There are some things that are rules. What is right and wrong is clearly outlined. We can not run red lights. We can not steal. There are laws against those things. Then there are things that are socially inappropriate, like yelling in people’s faces. It’s not against the law, but it is against social protocol.
But most of the decisions we make in our lives, day to day, moment to moment, are gray level decisions. In these instances there is no clear right or wrong. I once made lasagna and someone told me I’d made it incorrectly. I do two noodle layers in my lasagna, and this person was insisting that lasagna was supposed to have three layers of noodles. If you go online and search for lasagna recipes you will find dozens of different variations. Everybody puts their own little personal spin on it. The way one person chooses to make theirs isn’t right or wrong, it’s their personal preference. It’s a gray area.

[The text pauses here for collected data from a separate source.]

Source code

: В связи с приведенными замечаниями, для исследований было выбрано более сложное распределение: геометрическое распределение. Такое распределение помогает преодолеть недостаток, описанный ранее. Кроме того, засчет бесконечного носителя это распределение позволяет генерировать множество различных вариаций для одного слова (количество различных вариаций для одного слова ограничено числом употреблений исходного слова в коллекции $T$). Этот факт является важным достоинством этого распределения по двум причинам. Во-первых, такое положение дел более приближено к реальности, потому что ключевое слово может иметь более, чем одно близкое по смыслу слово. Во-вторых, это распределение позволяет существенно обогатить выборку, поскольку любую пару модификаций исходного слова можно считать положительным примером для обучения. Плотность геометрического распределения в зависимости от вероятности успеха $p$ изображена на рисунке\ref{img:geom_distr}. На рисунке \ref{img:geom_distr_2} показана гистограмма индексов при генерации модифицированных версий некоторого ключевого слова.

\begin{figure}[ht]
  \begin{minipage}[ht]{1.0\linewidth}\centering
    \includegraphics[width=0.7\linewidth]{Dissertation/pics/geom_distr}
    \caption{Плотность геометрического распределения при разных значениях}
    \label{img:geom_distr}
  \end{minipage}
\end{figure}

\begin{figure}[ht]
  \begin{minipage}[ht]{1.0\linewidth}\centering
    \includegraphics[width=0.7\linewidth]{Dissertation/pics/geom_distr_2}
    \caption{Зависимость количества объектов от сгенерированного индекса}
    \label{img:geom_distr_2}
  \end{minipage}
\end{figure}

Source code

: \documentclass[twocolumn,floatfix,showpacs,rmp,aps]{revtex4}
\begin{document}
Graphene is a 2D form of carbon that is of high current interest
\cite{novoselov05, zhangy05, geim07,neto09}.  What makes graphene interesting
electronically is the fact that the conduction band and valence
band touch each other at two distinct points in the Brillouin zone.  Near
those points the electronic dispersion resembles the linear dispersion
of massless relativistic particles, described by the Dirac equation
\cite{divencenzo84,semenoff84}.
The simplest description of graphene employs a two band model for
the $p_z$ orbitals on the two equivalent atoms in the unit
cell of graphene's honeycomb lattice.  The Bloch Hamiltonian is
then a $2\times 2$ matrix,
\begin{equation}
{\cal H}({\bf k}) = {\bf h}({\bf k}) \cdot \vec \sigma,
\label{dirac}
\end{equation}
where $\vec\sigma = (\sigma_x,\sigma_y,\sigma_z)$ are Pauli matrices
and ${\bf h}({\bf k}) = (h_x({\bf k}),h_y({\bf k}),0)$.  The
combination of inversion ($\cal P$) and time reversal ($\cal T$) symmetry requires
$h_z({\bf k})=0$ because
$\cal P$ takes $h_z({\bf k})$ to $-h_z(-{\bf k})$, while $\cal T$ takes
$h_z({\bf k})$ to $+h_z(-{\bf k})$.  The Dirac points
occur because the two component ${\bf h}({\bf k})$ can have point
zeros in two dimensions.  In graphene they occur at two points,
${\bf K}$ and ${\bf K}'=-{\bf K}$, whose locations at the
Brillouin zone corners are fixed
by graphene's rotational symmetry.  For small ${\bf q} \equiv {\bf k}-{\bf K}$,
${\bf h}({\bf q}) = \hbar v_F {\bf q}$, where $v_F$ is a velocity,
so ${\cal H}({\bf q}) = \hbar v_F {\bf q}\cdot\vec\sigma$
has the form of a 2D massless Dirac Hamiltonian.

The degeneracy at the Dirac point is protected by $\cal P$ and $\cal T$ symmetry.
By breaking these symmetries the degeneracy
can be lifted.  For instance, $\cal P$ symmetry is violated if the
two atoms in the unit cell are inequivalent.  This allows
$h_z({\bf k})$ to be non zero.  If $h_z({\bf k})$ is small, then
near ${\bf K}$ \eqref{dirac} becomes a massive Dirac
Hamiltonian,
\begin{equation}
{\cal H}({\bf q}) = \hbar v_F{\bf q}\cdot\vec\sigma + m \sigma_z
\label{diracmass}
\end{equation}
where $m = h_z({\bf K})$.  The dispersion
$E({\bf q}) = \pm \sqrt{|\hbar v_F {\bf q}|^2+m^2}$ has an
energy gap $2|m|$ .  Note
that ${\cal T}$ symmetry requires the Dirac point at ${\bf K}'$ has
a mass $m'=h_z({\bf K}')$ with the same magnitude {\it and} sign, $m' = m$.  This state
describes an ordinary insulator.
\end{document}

Many times we like to treat our preferences like they are rules, but they’re not. If you run a red light, someone could get seriously hurt. If you choose to add any extra layer of noodles in your lasagna, the world will not change. There is a difference.
Lots of the things we’re deciding on: what shirt to put on, what book to read, whether or not to go to the movies, where to work, these are decisions that live in the gray.
So, how do we make space for making a choice without putting so much pressure on ourselves to get it right?
Ask yourself why it matters. If it matters to you because you feel like you need to make the perfect decision, remind yourself that this does not exist in most instances. Lean into your preference and what feels good to you.
Give yourself the opportunity to fail. It’s ok if the choice you make doesn’t go the way you thought it would. It’s ok to start over and choose something else.
Allow yourself to try something new. Take a chance and step outside of your comfort zone.
Be honest with yourself about the consequences. What is the worst that could happen if you choose one option or another? Are there any consequences at all?
We just have to allow ourselves to decide what we’re going to do based on our own judgement and preferences and be less concerned with getting it right all the time. Sometimes there is no right decision, just the decision you make.
“Deep Dive: Myleik Teele on What No One Tells You About Parenthood,” on the Good Inside with Dr. Becky podcast.
Which of your daily decisions are black and white? Where is the gray?
Do you put pressure on yourself to make the right decisions? Why?